[Start of Attachment]

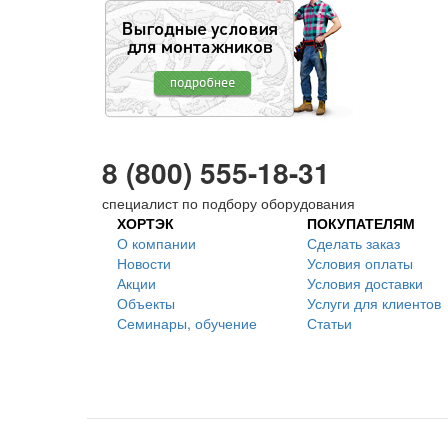
8 (800) 555-18-31
специалист по подбору оборудования
ХОРТЭК
ПОКУПАТЕЛЯМ
О компании
Сделать заказ
Новости
Условия оплаты
Акции
Условия доставки
Объекты
Услуги для клиентов
Семинары, обучение
Статьи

[End of Attachment]

Extract the text of all the records above verbatim, excluding pictures.

### Written answer
8 (800) 555-18-31
специалист по подбору оборудования
ХОРТЭК
ПОКУПАТЕЛЯМ
О компании
Сделать заказ
Новости
Условия оплаты
Акции
Условия доставки
Объекты
Услуги для клиентов
Семинары, обучение
Статьи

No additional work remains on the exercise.